= Written task =
Print every line of the items below verbatim, leaving out the pictures.

Rendered chart images
++++++++++

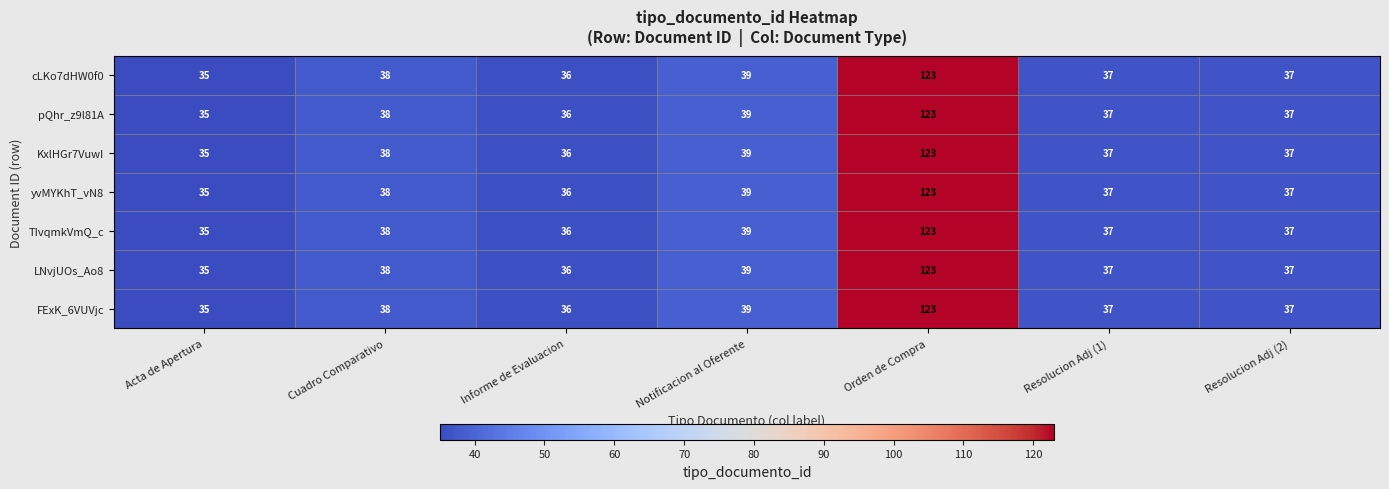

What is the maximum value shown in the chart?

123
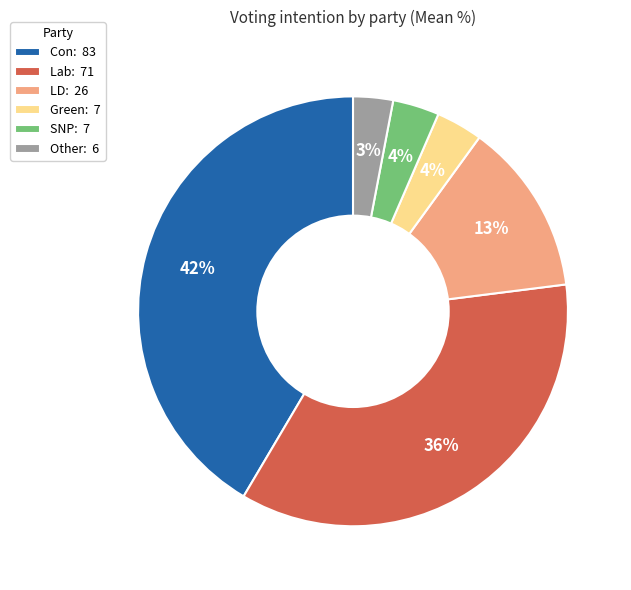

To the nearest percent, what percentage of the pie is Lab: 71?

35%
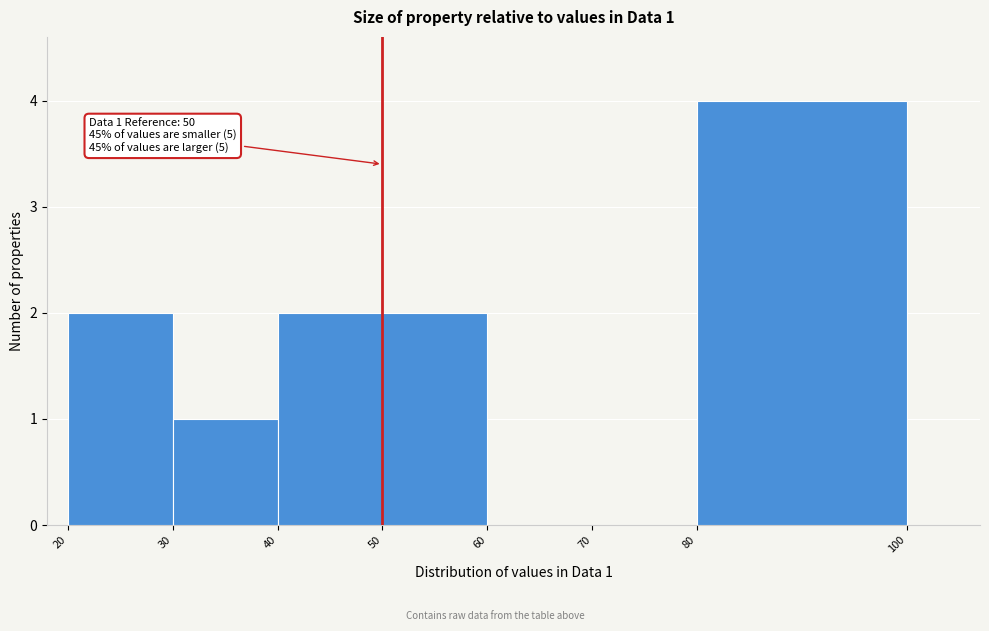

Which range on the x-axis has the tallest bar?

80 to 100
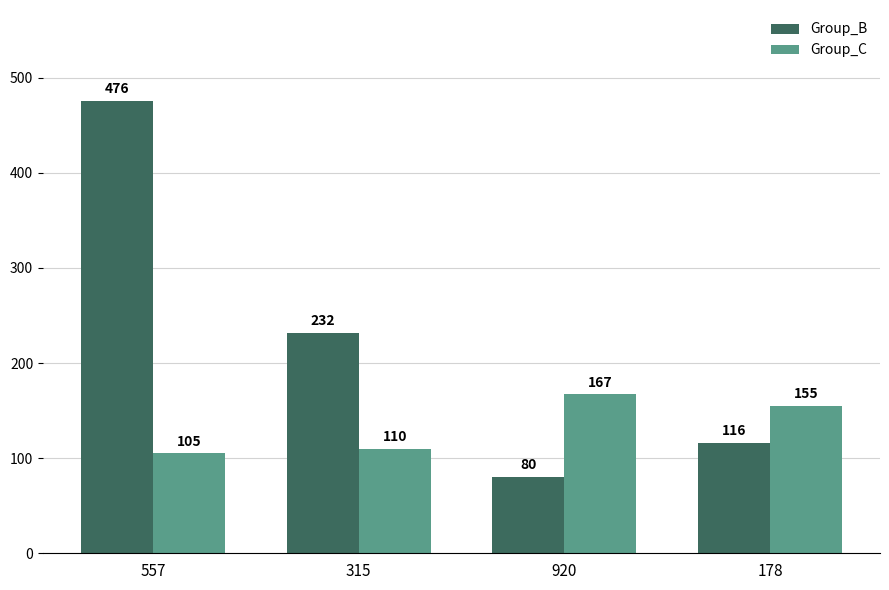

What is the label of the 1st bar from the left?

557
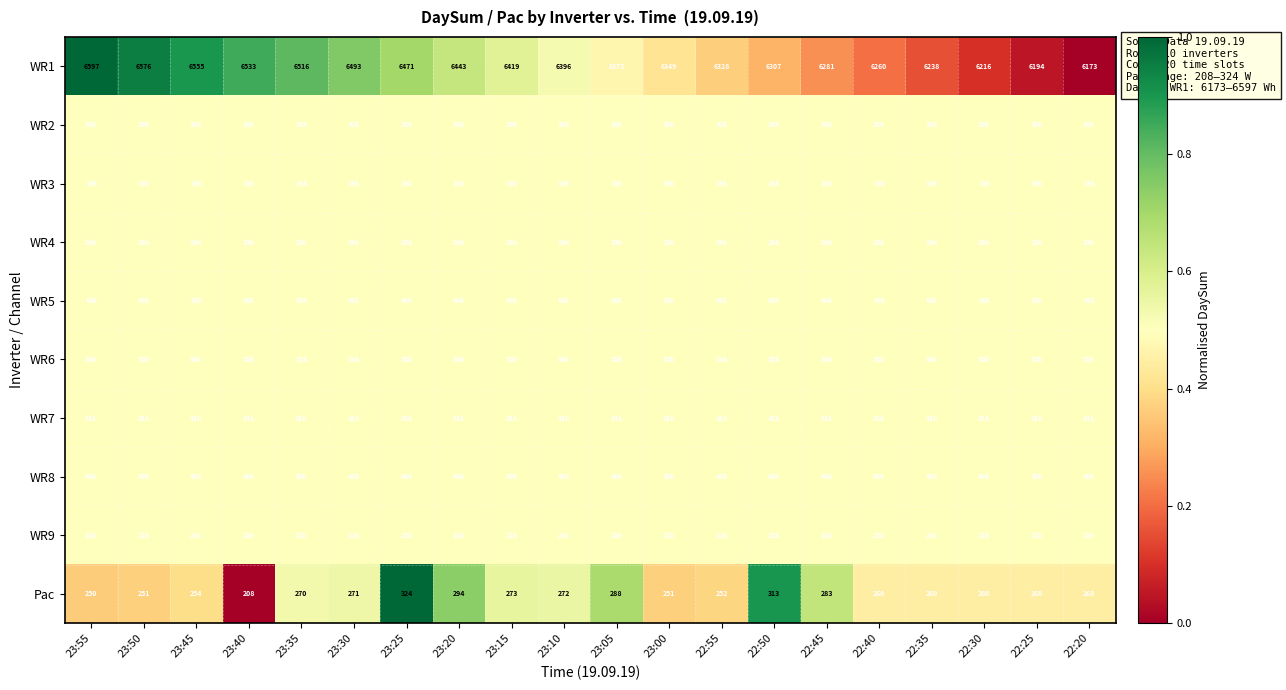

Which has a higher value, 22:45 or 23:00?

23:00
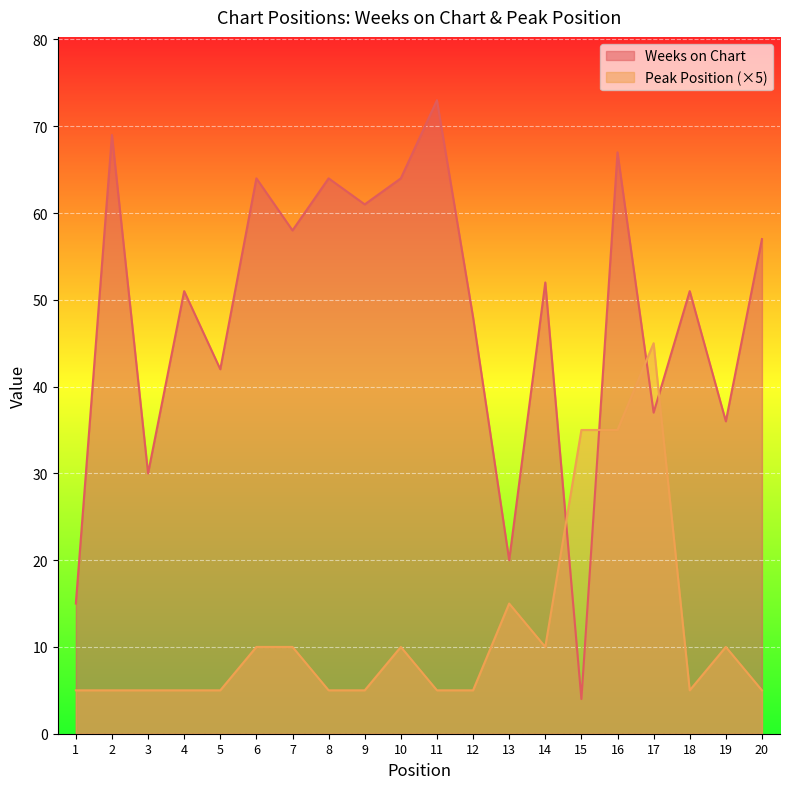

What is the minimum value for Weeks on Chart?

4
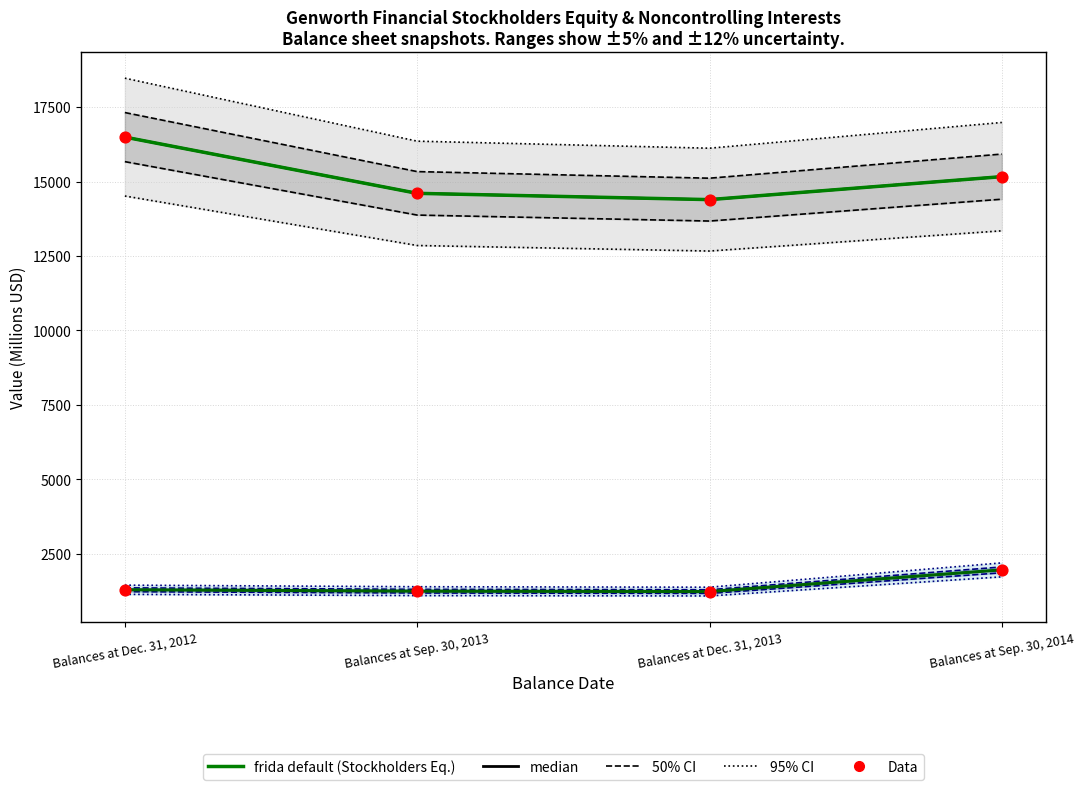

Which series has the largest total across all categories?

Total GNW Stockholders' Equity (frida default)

++++++++++

= Written solution =
What is the maximum value shown in the chart?

123

To the nearest percent, what percentage of the pie is Lab: 71?

35%

Which range on the x-axis has the tallest bar?

80 to 100

What is the label of the 1st bar from the left?

557

Which has a higher value, 22:45 or 23:00?

23:00

What is the minimum value for Weeks on Chart?

4

Which series has the largest total across all categories?

Total GNW Stockholders' Equity (frida default)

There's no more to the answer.